27/11/16, Fantastic Beasts and Where to Find Them
It was the weekend after graduation, we're Creative Writing MSc post-grads, it was appropriate to go and see this film, and in 3D IMAX too. Harry Potter has become so integral a part of the literary landscape, at least from a UK perspective, like football among blokes, that everyone has a perspective, for good or ill. Of the original seven books by JK Rowling (the first one apparently written here in Edinburgh, in The Elephant House café on George IV street – which I can't be bothered visiting, for all the tourists who seem to stare at it), I thought the first one was cute, the third and fourth genuinely excellent, and bits of the rest well-made and overall, very readable. Like so many, back in the time (1997-2007, as I recall), I got excited at the arrival of a new story (despite being in my twenties), went out asap to get my copy, would read it in bars and cafes, while everyone else read theirs at their relaxed locations. As global phenomenon goes, it was one of the nicer ones.

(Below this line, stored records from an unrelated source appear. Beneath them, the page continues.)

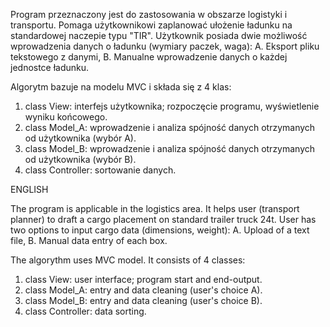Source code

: Program przeznaczony jest do zastosowania w obszarze logistyki i transportu.
Pomaga użytkownikowi zaplanować ułożenie ładunku na standardowej naczepie typu "TIR".
Użytkownik posiada dwie możliwość wprowadzenia danych o ładunku (wymiary paczek, waga):
A. Eksport pliku tekstowego z danymi,
B. Manualne wprowadzenie danych o każdej jednostce ładunku.

Algorytm bazuje na modelu MVC i składa się z 4 klas:
1. class View: interfejs użytkownika; rozpoczęcie programu, wyświetlenie wyniku końcowego.
2. class Model_A: wprowadzenie i analiza spójność danych otrzymanych od użytkownika (wybór A).
3. class Model_B: wprowadzenie i analiza spójność danych otrzymanych od użytkownika (wybór B).
4. class Controller: sortowanie danych.





ENGLISH

The program is applicable in the logistics area.
It helps user (transport planner) to draft a cargo placement on standard trailer truck 24t.
User has two options to input cargo data (dimensions, weight):
A. Upload of a text file,
B. Manual data entry of each box.

The algorythm uses MVC model. It consists of 4 classes:
1. class View: user interface; program start and end-output.
2. class Model_A: entry and data cleaning (user's choice A).
3. class Model_B: entry and data cleaning (user's choice B).
4. class Controller: data sorting.
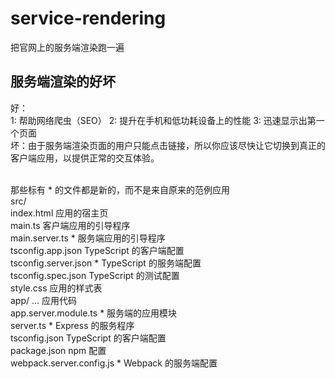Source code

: # service-rendering

把官网上的服务端渲染跑一遍

## 服务端渲染的好坏

好：<br>
1: 帮助网络爬虫（SEO）
2: 提升在手机和低功耗设备上的性能
3: 迅速显示出第一个页面
<br>
坏：由于服务端渲染页面的用户只能点击链接，所以你应该尽快让它切换到真正的客户端应用，以提供正常的交互体验。

<br>
那些标有 * 的文件都是新的，而不是来自原来的范例应用<br>
src/<br>
  index.html                 应用的宿主页<br>
  main.ts                    客户端应用的引导程序<br>
  main.server.ts             * 服务端应用的引导程序<br>
  tsconfig.app.json          TypeScript 的客户端配置<br>
  tsconfig.server.json       * TypeScript 的服务端配置<br>
  tsconfig.spec.json         TypeScript 的测试配置<br>
  style.css                  应用的样式表<br>
  app/ ...                   应用代码<br>
    app.server.module.ts     * 服务端的应用模块<br>
server.ts                    * Express 的服务程序<br>
tsconfig.json                TypeScript 的客户端配置<br>
package.json                 npm 配置<br>
webpack.server.config.js     * Webpack 的服务端配置<br>
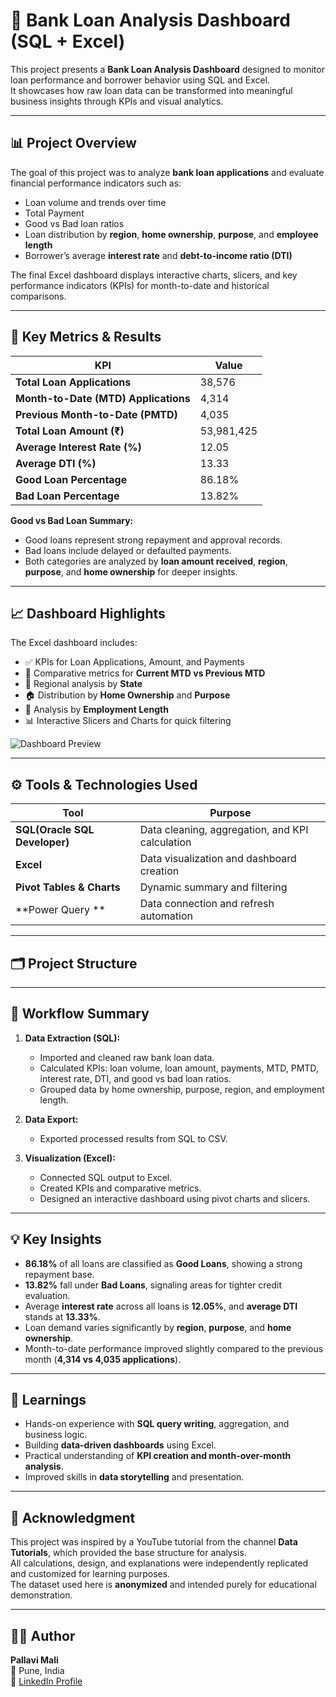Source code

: # 🏦 Bank Loan Analysis Dashboard (SQL + Excel)

This project presents a **Bank Loan Analysis Dashboard** designed to monitor loan performance and borrower behavior using SQL and Excel.  
It showcases how raw loan data can be transformed into meaningful business insights through KPIs and visual analytics.

---

## 📊 Project Overview

The goal of this project was to analyze **bank loan applications** and evaluate financial performance indicators such as:
- Loan volume and trends over time
- Total Payment  
- Good vs Bad loan ratios  
- Loan distribution by **region**, **home ownership**, **purpose**, and **employee length**  
- Borrower’s average **interest rate** and **debt-to-income ratio (DTI)**  

The final Excel dashboard displays interactive charts, slicers, and key performance indicators (KPIs) for month-to-date and historical comparisons.

---

## 🧾 Key Metrics & Results

| KPI | Value |
|------|--------|
| **Total Loan Applications** | 38,576 |
| **Month-to-Date (MTD) Applications** | 4,314 |
| **Previous Month-to-Date (PMTD)** | 4,035 |
| **Total Loan Amount (₹)** | 53,981,425 |
| **Average Interest Rate (%)** | 12.05 |
| **Average DTI (%)** | 13.33 |
| **Good Loan Percentage** | 86.18% |
| **Bad Loan Percentage** | 13.82% |

**Good vs Bad Loan Summary:**
- Good loans represent strong repayment and approval records.  
- Bad loans include delayed or defaulted payments.  
- Both categories are analyzed by **loan amount received**, **region**, **purpose**, and **home ownership** for deeper insights.

---

## 📈 Dashboard Highlights

The Excel dashboard includes:
- ✅ KPIs for Loan Applications, Amount, and Payments  
- 🔁 Comparative metrics for **Current MTD vs Previous MTD**  
- 🧭 Regional analysis by **State**  
- 🏠 Distribution by **Home Ownership** and **Purpose**  
- 👔 Analysis by **Employment Length**  
- 📊 Interactive Slicers and Charts for quick filtering  

![Dashboard Preview](excel/Dashboard_Screenshot.png)

---

## ⚙️ Tools & Technologies Used

| Tool | Purpose |
|------|----------|
| **SQL(Oracle SQL Developer)** | Data cleaning, aggregation, and KPI calculation |
| **Excel** | Data visualization and dashboard creation |
| **Pivot Tables & Charts** | Dynamic summary and filtering |
| **Power Query ** | Data connection and refresh automation |

---

## 🗂 Project Structure

---

## 🧩 Workflow Summary

1. **Data Extraction (SQL):**
   - Imported and cleaned raw bank loan data.
   - Calculated KPIs: loan volume, loan amount, payments, MTD, PMTD, interest rate, DTI, and good vs bad loan ratios.
   - Grouped data by home ownership, purpose, region, and employment length.

2. **Data Export:**
   - Exported processed results from SQL to CSV.

3. **Visualization (Excel):**
   - Connected SQL output to Excel.
   - Created KPIs and comparative metrics.
   - Designed an interactive dashboard using pivot charts and slicers.

---

## 💡 Key Insights

- **86.18%** of all loans are classified as **Good Loans**, showing a strong repayment base.  
- **13.82%** fall under **Bad Loans**, signaling areas for tighter credit evaluation.  
- Average **interest rate** across all loans is **12.05%**, and **average DTI** stands at **13.33%**.  
- Loan demand varies significantly by **region**, **purpose**, and **home ownership**.  
- Month-to-date performance improved slightly compared to the previous month (**4,314 vs 4,035 applications**).

---

## 🧠 Learnings

- Hands-on experience with **SQL query writing**, aggregation, and business logic.  
- Building **data-driven dashboards** using Excel.  
- Practical understanding of **KPI creation and month-over-month analysis**.  
- Improved skills in **data storytelling** and presentation.

---

## 🙌 Acknowledgment

This project was inspired by a YouTube tutorial from the channel **Data Tutorials**, which provided the base structure for analysis.  
All calculations, design, and explanations were independently replicated and customized for learning purposes.  
The dataset used here is **anonymized** and intended purely for educational demonstration.

---

## 🧑‍💻 Author

**Pallavi Mali**  
📍 Pune, India  
🔗 [LinkedIn Profile](https://www.linkedin.com/in/pallavi-mali-4b8888272/)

So to this film: I don't doubt a new franchise is underway. The ending, for one, sets up future episodes with a glimpse of the 'new' villain, Grindelwald, (SPOILER ALERT) played by Johnny Depp and dressed and made up – as I perceive it – to look like Sherlock Holmes's nemesis, Moriarty. Does this mean a 'young' Dumbledore will appear in future episodes, battling him in a Holmes-Moriarty way?
If so, then I hope for films with clearer narratives than this one. There is much in FBAWTFT that involves Redmayne's awkward, Dr-Who character running around, chasing after the unusual animals that have escaped his magical brief case. The 'real' darker plot, such as it is, is consequently pushed to the background. The real star of the film, in terms of character arc and screen time, is Dan Fogler's 'no-mag' character Jacob Kowalski, a decent, chubby everyman stumbling through life, hating his factory job but without the money to escape it by chasing his dreams. He helps Redmayne's Newt Scamander find and return the escaped animals, and in being allowed into this magical world, discovers love and friendship and the opportunity to be a hero, all of which he gladly embraces.
As said, the consequence is the darker, more serious 'other' plot is pushed to the side. It involves some kind of monster-spirit killing people in scenes I would describe as unsettling for a family movie. In this second, darker plot, we have Colin Farrell's ambiguous wizard-police agent trying to capture the evil monster-spirit. We have a disturbing anti-magical family of staircases and shadows and the suggestion of child abuse who come and go in this second, darker plot. Ezra Miller's Tom-Riddle-esque character Credence becomes pivotal, and with it, a theme of the dangers of repressing your inner-nature.
In truth, though, this second, darker plot fails to engage. The 'big reveal' at the end isn't properly developed and so left me nonplussed, the character Credence insufficiently fleshed out, Colin Farrell's detective too two-dimensional. Johnny Depp's appearance is more 'cameo' than performance, he utters something seemingly important as he's taken away at the end that neither I nor my friends could understand. The poorly executed scene sums up this second, darker plot.So to conclude: FBAWTFT is a film with two parallel plots – always a difficult thing to pull off. This film fails to do so. The first, lighter plot has its charms, the second darker one suffers from lack of screen time and accompanying substance. An uneven film, therefore, that will leave you unengaged at the big final action moments when you feel you should be engaged. For the more cynical among you, the added thought as Depp's smirking, incomprehensible Grindelwald is taken away, 'there goes a rat leaving a sinking (pirate) ship for the next big franchise.' But for me too, nice to see a happy ending for the no-mag Kowalski, the real star of this movie, and a cute message from the film as a whole: nice guys don't always finish last.